But seriously, are you trying to extol the virtue of Win8 by enunciating its native ability to commit "Death by Powerpoint" as a virtue?
I typically judge the ability of a presenter as being inversely proportional to his/her use of PowerPoint in a presentation.
If you want to effectively train techies (which I have done with regard to Enterprise Disaster-Recovery Tech-Support in my capacity as Senior German Engineer) I have found the following to be very efficacious:
1) Do it in a pub - people learn a lot more in a relaxed environment
2) Don't EVER use PowerPoint
3) Don't allow them to bring out any pens and paper to take notes (if someone is writing then they are not listening).
4) Don't tolerate tourists.
5) DO go into as much detail as it takes for the people to comprehend the broader scheme of the information one wishes to impart - even if that means that a one hour talk which starts at 6:30 PM goes on to chucking out time in the aforementioned pub (this was the rule rather than the exception and my boys and girls left not with eyes glazed over with boredom but rather not realising where the time had gone because they found it enjoyable). Remember, context is everything.
6) DO be willing to digress because someone brings up something they have questions about even though it is not overtly part of the original topic. Because things in computing are inter-related, if you are a good techie then you can get the person from that question seamlessly back into the topic by showing him/her how that relates.
For instance an Exchange problem when one is talking about AD by pointing out that Active Directory was first introduced in Exchange 5.5 and it was so much more scalable than what Microsoft was planning for NT5 (which became Win2K) that it abandoned its plans to expand upon SMB which they had been using in their server environment.
It's a kind of "Six Degrees of Kevin Bacon"
You will get at least a 60% gaming performance boost from the CPU for free with absolutely no downside, no increased temperatures and no added instability by simply eliminating the Operating System interference with the execution of the game engine - what's not to like?
Shut him down someone, please. It's not amusing anymore. He seems to actually believe it.
It is just not true. If you create two folders and put a copy of super-pi in each folder and run them both and start a 1M run on each one, you will get the same score no matter how you set the affinity. Unless of course you set the affinity on both to only one core and the same core. And even then it actually runs both faster than time x 2. I've tried core parking experiments with prime95 too and gotten negligable improvements from core parking.
I think most modern games are smart enough to use the cores of a quad core to its full potential,except for those few games like GTA4 which are just a mess.
Good reason why many games are pushing for quad cores and the days of a simple dual core like a core 2 duo just not enough,the fact we are still rocking quad cores for games nearly 6 years after the first title that benefited them came out is actually kinda disappointing.
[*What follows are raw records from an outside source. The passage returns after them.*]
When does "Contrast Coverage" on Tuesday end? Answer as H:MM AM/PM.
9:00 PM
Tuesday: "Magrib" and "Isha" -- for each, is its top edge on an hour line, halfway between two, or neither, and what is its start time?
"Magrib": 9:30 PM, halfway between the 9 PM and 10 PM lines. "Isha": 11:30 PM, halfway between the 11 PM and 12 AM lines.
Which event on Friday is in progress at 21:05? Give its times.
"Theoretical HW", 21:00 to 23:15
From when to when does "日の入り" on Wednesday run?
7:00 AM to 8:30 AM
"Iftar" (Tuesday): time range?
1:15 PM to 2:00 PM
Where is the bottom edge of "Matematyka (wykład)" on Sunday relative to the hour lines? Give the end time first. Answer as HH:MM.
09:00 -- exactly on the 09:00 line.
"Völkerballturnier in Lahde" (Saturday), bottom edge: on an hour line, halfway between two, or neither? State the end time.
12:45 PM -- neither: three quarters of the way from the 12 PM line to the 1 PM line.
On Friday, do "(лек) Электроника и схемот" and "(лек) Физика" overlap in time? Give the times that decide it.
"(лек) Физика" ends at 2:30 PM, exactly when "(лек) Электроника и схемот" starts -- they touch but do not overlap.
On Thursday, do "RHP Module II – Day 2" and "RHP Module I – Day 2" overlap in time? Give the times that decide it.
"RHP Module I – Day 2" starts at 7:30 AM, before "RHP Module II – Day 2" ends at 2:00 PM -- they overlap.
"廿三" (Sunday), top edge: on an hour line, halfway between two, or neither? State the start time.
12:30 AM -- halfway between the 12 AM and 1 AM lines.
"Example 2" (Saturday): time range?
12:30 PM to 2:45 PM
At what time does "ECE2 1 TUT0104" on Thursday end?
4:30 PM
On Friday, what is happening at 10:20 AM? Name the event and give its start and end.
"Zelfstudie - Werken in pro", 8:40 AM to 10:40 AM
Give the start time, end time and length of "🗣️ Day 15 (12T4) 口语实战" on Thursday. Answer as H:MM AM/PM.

If however a "core 2 duo" is all you have and you want to make a game reasonable to play where otherwise it takes seconds to react between mouse clicks, what are you going to do? Buy a new computer?
What if, like my neighbour you just had a new child and the money is tight?
All it does is pin that process to that logical CPU, so that it won't get scheduled on others. It is a known fix for that specific game crashing, often before a game can be started. The problem is not that the OS is giving all this overhead, but that C&C G:ZH was and is broken, but worked barely well enough on single-core CPUs to get out the door. You could have the same problems, or worse, on much newer hardware, as well.You are correct, with the types of games I like to play (C&C, Warhammer 40K, X3, AOE etc.) my CPU has more than enough muscle to cope without resorting to either overclocking or what I mentioned in my original post.
However Windows still goes out of its way to kick you in the nuts if you are trying to run a game engine on a weaker CPU.
What I suggested avoids the vagaries of Non-Uniform Memory Access (NUMA). It assigns the game engine the exclusive use of one core (or more) and its concomitant L2 cache and builds a fence around that core with a big sign saying "Keep Out" to all other processes which would otherwise dirty the cache.
So we have gone from...
"do this and you will get a 60% performance increase"
too...
"Get an underpowered CPU running windows and all the other random background processes one picks up as the years go by and set all those many processes to one core while leaving the other one free to play a game and you will get a 60% performance increase"
I agree with your idea in theory but a couple of points.
1. This is nothing new, many many people have known about it for years
2. You seem able to take a conversation off on a tangent like this one time when I was 6 and I got a new football for my birthday and my friend Dave wanted to play rugby, but alas that is another story.